RECORDS FOR THE EXERCISE
╔══

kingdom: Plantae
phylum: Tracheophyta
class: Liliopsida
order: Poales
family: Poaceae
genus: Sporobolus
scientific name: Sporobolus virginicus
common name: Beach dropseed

╚══
╔══

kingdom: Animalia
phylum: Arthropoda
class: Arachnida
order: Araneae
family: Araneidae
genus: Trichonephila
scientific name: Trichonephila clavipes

╚══

EXERCISE TASK
Give the records from the line with "kingdom: Plantae" up to and including the line with "common name: Beach dropseed" as a numbered list, leaving out any blank lines.

WRITTEN SOLUTION
1. kingdom: Plantae
2. phylum: Tracheophyta
3. class: Liliopsida
4. order: Poales
5. family: Poaceae
6. genus: Sporobolus
7. scientific name: Sporobolus virginicus
8. common name: Beach dropseed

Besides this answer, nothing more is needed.